## INSTRUCTIONS FOR THE TASK
Exactly as written, please repeat the data that follows, but not the pictures.

## AVAILABLE DATA
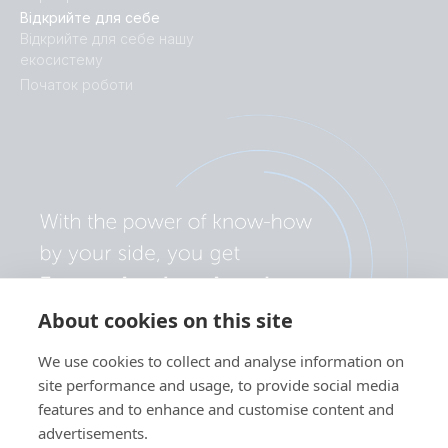
Відкрийте для себе
Відкрийте для себе нашу
екосистему
Початок роботи
About cookies on this site
We use cookies to collect and analyse information on
site performance and usage, to provide social media
features and to enhance and customise content and
advertisements.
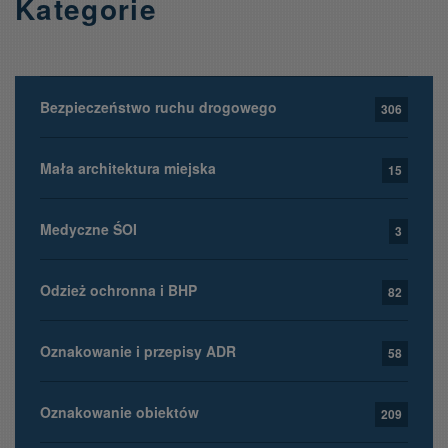
Kategorie
Bezpieczeństwo ruchu drogowego
306
Mała architektura miejska
15
Medyczne ŚOI
3
Odzież ochronna i BHP
82
Oznakowanie i przepisy ADR
58
Oznakowanie obiektów
209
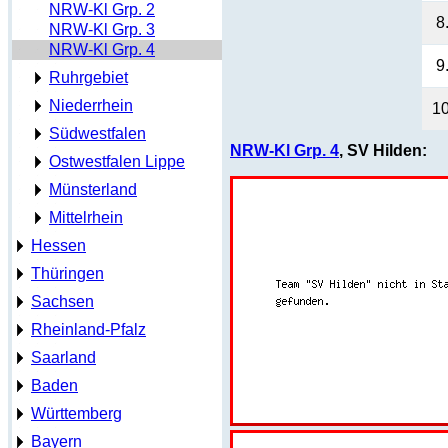
NRW-Kl Grp. 2
8
NRW-Kl Grp. 3
NRW-Kl Grp. 4
9
Ruhrgebiet
Niederrhein
10
Südwestfalen
NRW-Kl Grp. 4
, SV Hilden:
Ostwestfalen Lippe
Münsterland
Mittelrhein
Hessen
Thüringen
Sachsen
Rheinland-Pfalz
Saarland
Baden
Württemberg
Bayern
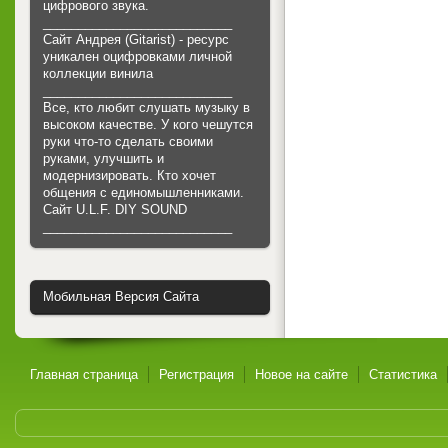
цифрового звука.
___________________________
Сайт Андрея (Gitarist) - ресурс
уникален оцифровками личной
коллекции винила
___________________________
Все, кто любит слушать музыку в
высоком качестве. У кого чешутся
руки что-то сделать своими
руками, улучшить и
модернизировать. Кто хочет
общения с единомышленниками.
Cайт U.L.F. DIY SOUND
___________________________
Мобильная Версия Сайта
Главная страница
Регистрация
Новое на сайте
Статистика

## REPLY TO THE EXERCISE
Відкрийте для себе
Відкрийте для себе нашу
екосистему
Початок роботи
About cookies on this site
We use cookies to collect and analyse information on
site performance and usage, to provide social media
features and to enhance and customise content and
advertisements.
Kategorie
Bezpieczeństwo ruchu drogowego
306
Mała architektura miejska
15
Medyczne ŚOI
3
Odzież ochronna i BHP
82
Oznakowanie i przepisy ADR
58
Oznakowanie obiektów
209
NRW-Kl Grp. 2
8
NRW-Kl Grp. 3
NRW-Kl Grp. 4
9
Ruhrgebiet
Niederrhein
10
Südwestfalen
NRW-Kl Grp. 4
, SV Hilden:
Ostwestfalen Lippe
Münsterland
Mittelrhein
Hessen
Thüringen
Sachsen
Rheinland-Pfalz
Saarland
Baden
Württemberg
Bayern
цифрового звука.
___________________________
Сайт Андрея (Gitarist) - ресурс
уникален оцифровками личной
коллекции винила
___________________________
Все, кто любит слушать музыку в
высоком качестве. У кого чешутся
руки что-то сделать своими
руками, улучшить и
модернизировать. Кто хочет
общения с единомышленниками.
Cайт U.L.F. DIY SOUND
___________________________
Мобильная Версия Сайта
Главная страница
Регистрация
Новое на сайте
Статистика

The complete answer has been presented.